Elizabeth Warren: Look, look, I just want to say two things, America. Number one, we need someone who can handle this, that we can trust. Mayor Bloomberg supports George W. Bush. He supported Lindsey Graham. He funded SARS. He invented traffic. He was responsible for McDonald’s serving spaghetti. he wrote and directed the movie ‘Cats.’ He dumps your bags in the ocean from cargo hold on Spirit Airlines. This is a bad man. Use Purell.[Bernie Sanders walks to the stage]

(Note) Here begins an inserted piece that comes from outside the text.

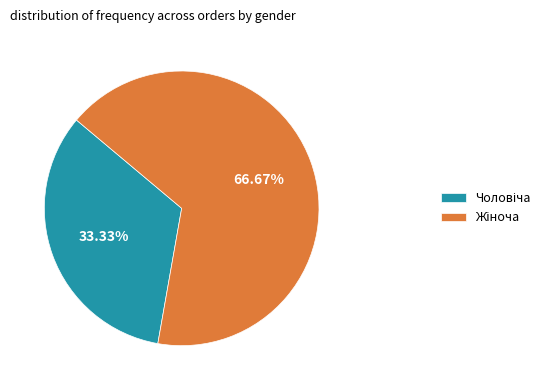

To the nearest percent, what is the difference between the largest and smallest slice percentages?

33%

Bernie Sanders: No, no, no. No, no, no. No Purell. I got a bottle of that junk and on the label, it says it kills 99.99% germs. What happens to the top 0.01%? Why are we protecting them? I say enough with the potions. Just use good old fashioned bar soap and scalding hot water. I might get in trouble for saying this. But you know who was great at washing his hands? Joseph Stalin. Just saying. Just saying.
Amy Klobuchar: Look. Look. I am not afraid of a little cough. I announce my campaign in a snow storm. I mean, that was insane. A snow storm. Who would do that? I am in it to win it, baby. Ha-ha. I don’t know when to quit. And that might be a problem.
Pete Buttigieg: Can I just mention? I’m the only candidate up here who’s not gonna lose.
Amy Klobuchar: To Trump?
Pete Buttigieg: Oh, no. To the corona virus. You know, you’re all in very high risk demographics.
Bernie Sanders: You wanna talk high risk? I have it on good authority and Pete Buttigieg is a hand cougher. Yeah. Yeah. Yeah. He coughs right into the hand. Not the elbow which we can all agree is not perfect, but it’s at least something. America doesn’t need a hand cougher. They need a president who is old enough to know Typhoid Mary. And one other thing and this goes for all of you.
All: Live from New York, it’s Saturday Night.